Alors que l'industrie de l'intelligence artificielle (IA) est secouée par l'essor soudain de modèles chinois économiques et des craintes de dumping technologique, un autre débat émerge, plus fondamental, sur les véritables limites de cette technologie. Un essai publié en 2007, intitulé « Ce que tout programmeur devrait savoir sur la mémoire », rédigé par Ulrich Drepper, un développeur du noyau Linux, refait surface et éclaire d'un jour nouveau la crise actuelle. Son constat est simple : la puissance de calcul n'est pas le principal frein aux progrès de l'IA ; le vrai goulot d'étranglement est la bande passante mémoire.

Une prédiction vieille de près de vingt ans

Dans cet essai, Drepper décrivait ce qu'il appelait le « mur de la mémoire » (Memory Wall). Il expliquait que la vitesse des processeurs (CPU) augmentait de manière exponentielle, tandis que celle de la mémoire ne suivait pas. L'écart entre ce que le processeur pouvait calculer et ce qu'il pouvait recevoir en données se creusait chaque année. Pour lui, le lieu où résident les données (cache, RAM, disque dur) détermine la vitesse d'exécution d'un programme.

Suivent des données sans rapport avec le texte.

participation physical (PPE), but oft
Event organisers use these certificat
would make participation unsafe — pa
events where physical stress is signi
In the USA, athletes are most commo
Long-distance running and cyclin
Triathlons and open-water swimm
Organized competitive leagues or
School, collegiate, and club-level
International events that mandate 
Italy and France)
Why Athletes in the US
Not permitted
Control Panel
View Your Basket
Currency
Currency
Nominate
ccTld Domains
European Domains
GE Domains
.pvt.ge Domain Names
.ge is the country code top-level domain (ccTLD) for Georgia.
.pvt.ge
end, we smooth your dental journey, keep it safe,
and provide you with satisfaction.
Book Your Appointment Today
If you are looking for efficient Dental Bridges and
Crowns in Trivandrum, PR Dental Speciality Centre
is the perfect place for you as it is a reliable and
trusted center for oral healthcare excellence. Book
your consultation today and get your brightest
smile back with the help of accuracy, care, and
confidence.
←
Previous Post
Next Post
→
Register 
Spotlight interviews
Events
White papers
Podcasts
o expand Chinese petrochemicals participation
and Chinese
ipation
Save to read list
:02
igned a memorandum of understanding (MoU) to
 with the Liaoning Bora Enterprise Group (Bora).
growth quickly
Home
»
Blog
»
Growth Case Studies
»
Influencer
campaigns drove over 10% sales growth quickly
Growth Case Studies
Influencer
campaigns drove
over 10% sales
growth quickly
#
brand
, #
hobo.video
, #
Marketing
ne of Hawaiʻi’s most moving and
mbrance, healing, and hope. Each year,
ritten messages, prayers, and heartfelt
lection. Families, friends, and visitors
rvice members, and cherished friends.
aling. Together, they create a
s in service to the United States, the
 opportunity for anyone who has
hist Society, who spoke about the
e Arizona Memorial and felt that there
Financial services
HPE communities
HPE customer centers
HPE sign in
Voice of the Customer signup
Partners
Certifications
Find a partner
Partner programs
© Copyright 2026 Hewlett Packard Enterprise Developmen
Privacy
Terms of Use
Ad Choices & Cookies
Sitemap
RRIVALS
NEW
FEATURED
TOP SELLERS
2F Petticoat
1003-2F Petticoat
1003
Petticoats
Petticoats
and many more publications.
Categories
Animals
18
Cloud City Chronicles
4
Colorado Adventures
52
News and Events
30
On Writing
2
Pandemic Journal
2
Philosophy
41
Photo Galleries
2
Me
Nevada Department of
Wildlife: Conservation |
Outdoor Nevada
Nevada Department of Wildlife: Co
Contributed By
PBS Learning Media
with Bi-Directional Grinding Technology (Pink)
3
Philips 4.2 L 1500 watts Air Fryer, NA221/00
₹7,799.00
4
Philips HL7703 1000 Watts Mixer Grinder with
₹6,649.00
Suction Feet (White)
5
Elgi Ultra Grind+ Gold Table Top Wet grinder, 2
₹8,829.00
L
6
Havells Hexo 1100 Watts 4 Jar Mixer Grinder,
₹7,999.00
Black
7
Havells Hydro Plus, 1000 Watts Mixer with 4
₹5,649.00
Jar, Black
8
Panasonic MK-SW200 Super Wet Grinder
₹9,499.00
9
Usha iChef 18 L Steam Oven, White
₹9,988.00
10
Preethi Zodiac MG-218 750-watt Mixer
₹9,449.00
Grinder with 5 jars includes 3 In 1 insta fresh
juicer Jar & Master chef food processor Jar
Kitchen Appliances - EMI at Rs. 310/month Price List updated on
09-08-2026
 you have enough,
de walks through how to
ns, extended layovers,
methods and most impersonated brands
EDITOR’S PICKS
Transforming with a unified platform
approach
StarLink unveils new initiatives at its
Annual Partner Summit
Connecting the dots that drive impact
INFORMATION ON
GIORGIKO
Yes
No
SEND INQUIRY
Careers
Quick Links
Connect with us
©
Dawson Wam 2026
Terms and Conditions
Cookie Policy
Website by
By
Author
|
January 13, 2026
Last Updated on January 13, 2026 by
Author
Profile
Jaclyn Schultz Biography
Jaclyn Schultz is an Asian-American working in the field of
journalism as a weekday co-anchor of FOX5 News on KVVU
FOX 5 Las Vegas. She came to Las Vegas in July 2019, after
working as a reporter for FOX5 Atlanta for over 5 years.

Cette analyse, conçue à une époque où l'IA se limitait à des moteurs d'échecs, s'applique aujourd'hui directement aux architectures modernes de l'IA.

Aujourd'hui, la hiérarchie de la mémoire s'est déplacée. Pour les GPU (processeurs graphiques) qui font tourner les modèles d'IA, la Hiérarchie se décline en HBM (High Bandwidth Memory) et en SRAM (Static Random Access Memory) intégrée au GPU. Le HBM agit comme la mémoire vive principale, tandis que la SRAM joue le rôle de cache. Chaque fois qu'un modèle génère un nouveau token (unité de base d'un mot), il doit déplacer des gigaoctets de poids du HBM vers la SRAM, des millions de fois par seconde. Ce mouvement de données est devenu le facteur limitant, à la fois en termes de temps et de consommation d'énergie.

La puissance de calcul ne suffit pas

L'essai de Drepper suggère que l'industrie de l'IA s'est concentrée sur le mauvais indicateur. Les sauts en puissance de calcul brute (TFLOPS) sur les nouvelles puces, comme la Blackwell de Nvidia, dépassent de loin les gains en bande passante mémoire. Les opérations de multiplication de matrices, que les experts suivent de près, sont devenues relativement bon marché ; le coût réel réside dans le déplacement des données pour effectuer ces calculs. Ainsi, la « pénurie de calcul » qui a dominé les discussions des entreprises ce printemps n'était, en grande partie, qu'une pénurie de bande passante mémoire déguisée.

Les solutions existent déjà

Les chercheurs et les ingénieurs ont trouvé des solutions qui, rétrospectivement, suivent les principes de Drepper. L'une des avancées les plus significatives, l'attention flash (FlashAttention), n'a pas réduit la complexité mathématique des modèles, mais a réécrit la façon dont l'attention est calculée. Cette méthode permet de garder les données dans la SRAM du GPU aussi longtemps que possible, minimisant les allers-retours vers la HBM, plus lente. C'est une application directe du concept de « localité des références » que prônait Drepper en 2007.

Parallèlement, la tendance aux petits modèles de langage (Small Language Models, SLM), comme les gammes Llama, Phi ou Mistral, qui fonctionnent sur du matériel standard, reflète la même logique. Si vous ne pouvez pas déplacer un modèle de 70 milliards de paramètres sur le bus assez rapidement, vous réduisez la taille du modèle jusqu'à ce qu'il tienne dans la hiérarchie de cache. Pour un ingénieur logiciel travaillant sur le terrain, des modèles comme Sonnet et Opus sont efficaces non pas parce qu'ils sont plus intelligents que les modèles de pointe, mais parce que ces derniers sont trop gourmands en mémoire pour être déployés à l'échelle que le marché exige.

Implications pour l'avenir

« Les lois de la physique du matériel dictent les limites du logiciel », écrivait Ulrich Drepper. Cette phrase, que l'industrie de l'IA semble redécouvrir aujourd'hui, implique que les entreprises qui domineront la prochaine décennie ne seront pas celles qui posséderont le plus grand nombre de FLOPS, mais celles qui internaliseront la leçon de 2007. Les puces ont changé, mais le mur de la mémoire, lui, est resté.